Dr. Rolf Johannes und Prof. Dr. Heiner Willenberg gehören zu den Motoren der Gruppe. Sie sind nicht generell gegen Veränderungen. Doch sie und ihre Mitstreiter wollen, dass sich Neubauten in ein Viertel einpassen müssen. Und sie sind sich sicher, dass die Stadt Investoren sehr viel mehr gestalterische Vorgaben machen könnte als bislang. Dabei verweisen sie auf die niedersächsische Bauordnung, die Kommunen ein großes Mitspracherecht einräume.

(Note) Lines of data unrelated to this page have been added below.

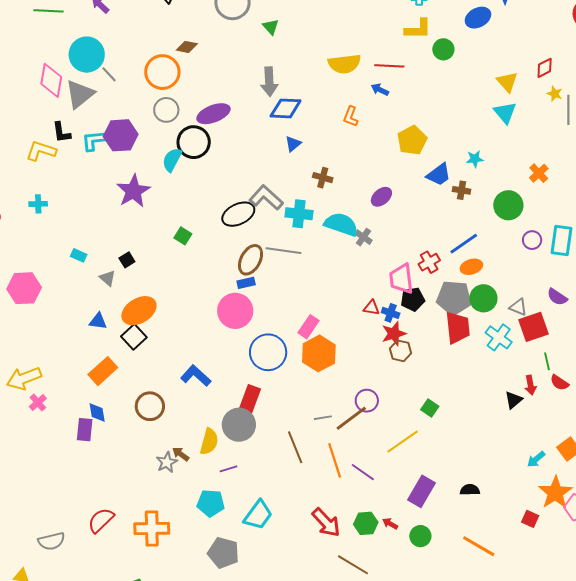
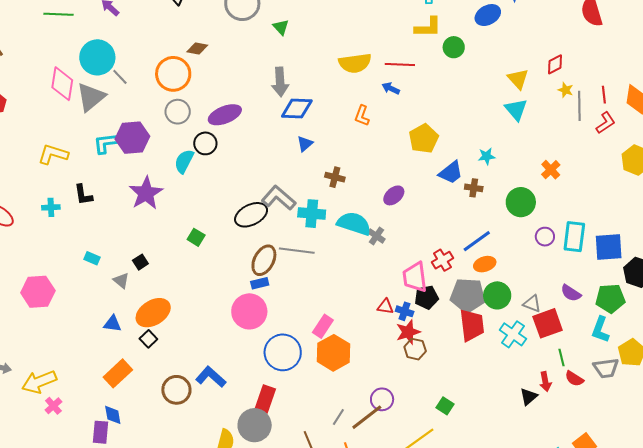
black L-shape: (61, 132) -> (83, 195), moved
black circle: (194, 142) -> (205, 143), size x0.7
black square: (134, 337) -> (148, 339), size x0.7
brown circle: (150, 406) -> (176, 390), moved
gray line: (323, 418) -> (338, 417), turned -48

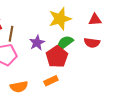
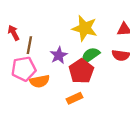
yellow star: (60, 19) -> (85, 28), turned 30
orange semicircle: (19, 87) -> (40, 81), moved

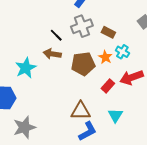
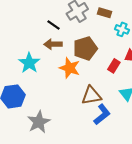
orange star: (105, 57) -> (70, 68), moved, size x1.5

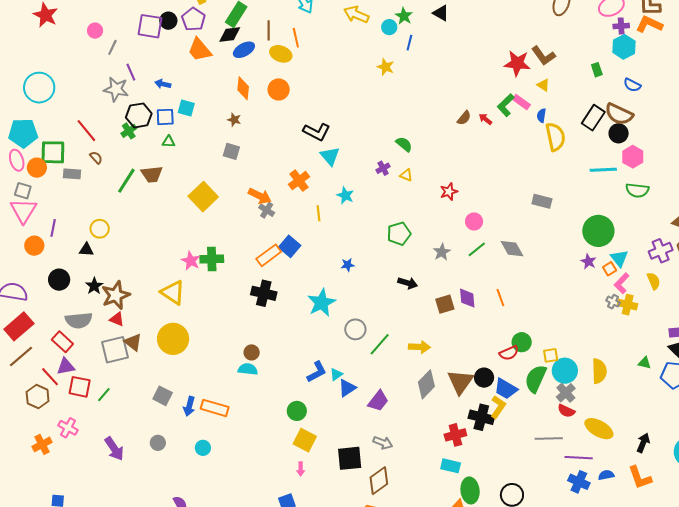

Damit widersprechen sie Aussagen von Oberbürgermeister Ulrich Mädge und dessen Mitarbeitern. Die waren Ende vergangenen Jahres zu einer Veranstaltung der Initiative gekommen und hatten vor mehr als 200 Zuhörern darauf verwiesen, dass ihnen oftmals die Hände gebunden seien. So könnten sie aufgrund der geltenden Regeln beispielsweise Geschosshöhen, Dachformen und Abstände vorgeben. Doch es sei durchaus möglich, für einen weggerissenen Altbau einen größeren Ersatz zu bauen. Denn die Größe orientiere sich auch an anderen Gebäuden an der Straße.

Prof. Dr. Heiner Willenberg und Dr. Rolf Johannes verweisen noch auf einen anderen Aspekt: Durch eine Veränderung des Baugesetzbuches im Jahr 2013 gelten nach ihrer Auffassung für zehn Gebiete in der Stadt Lüneburg gar keine Bebauungspläne mehr. Dort seien also weitreichende Verän-derungen möglich.
Zu ihrer erneuten Info-Veranstaltung wollen sie auch Oberbürgermeister Mädge und dessen Mitarbeiter aus der Bauverwaltung einladen.